*WORK ORDER*. Rewrite everything from the line that contains "prístup k prenášaným" down to the line that contains "kedykoľvek odvolať.", replacing "kontrolných" with "bezpečnostných" and leaving all else unchanged.

*INPUT DATA*.
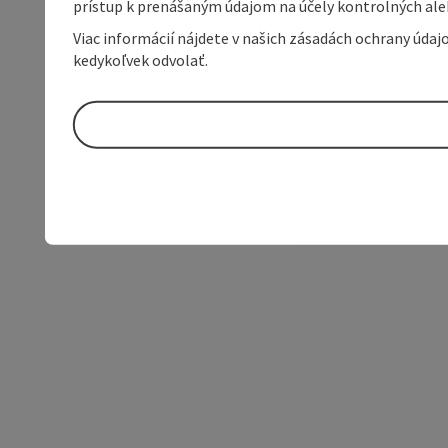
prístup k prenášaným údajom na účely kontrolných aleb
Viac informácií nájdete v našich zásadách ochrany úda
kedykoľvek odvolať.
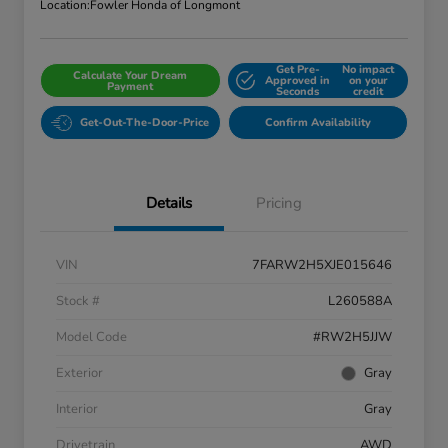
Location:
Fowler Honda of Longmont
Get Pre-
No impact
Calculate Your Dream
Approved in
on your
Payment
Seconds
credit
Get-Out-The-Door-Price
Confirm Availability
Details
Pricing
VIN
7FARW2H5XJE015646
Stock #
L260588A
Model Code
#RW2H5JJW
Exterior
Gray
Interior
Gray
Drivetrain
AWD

--

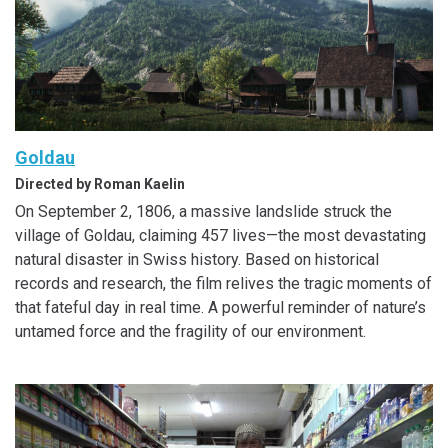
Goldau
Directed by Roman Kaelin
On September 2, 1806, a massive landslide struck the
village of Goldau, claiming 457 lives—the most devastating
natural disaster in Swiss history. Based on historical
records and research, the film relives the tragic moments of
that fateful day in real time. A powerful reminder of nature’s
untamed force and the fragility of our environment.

==

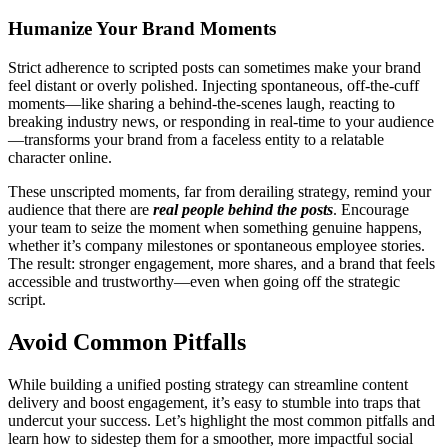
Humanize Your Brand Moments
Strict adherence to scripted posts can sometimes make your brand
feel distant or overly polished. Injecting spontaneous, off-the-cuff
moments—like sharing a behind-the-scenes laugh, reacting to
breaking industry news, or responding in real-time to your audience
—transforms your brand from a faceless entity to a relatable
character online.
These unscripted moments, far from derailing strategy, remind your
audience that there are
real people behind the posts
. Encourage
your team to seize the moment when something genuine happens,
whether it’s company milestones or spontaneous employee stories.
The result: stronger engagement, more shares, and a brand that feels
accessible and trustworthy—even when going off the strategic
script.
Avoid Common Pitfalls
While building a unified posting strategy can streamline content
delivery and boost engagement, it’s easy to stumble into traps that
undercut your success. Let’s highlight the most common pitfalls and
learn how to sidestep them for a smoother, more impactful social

*OUTPUT*.
prístup k prenášaným údajom na účely bezpečnostných aleb
Viac informácií nájdete v našich zásadách ochrany úda
kedykoľvek odvolať.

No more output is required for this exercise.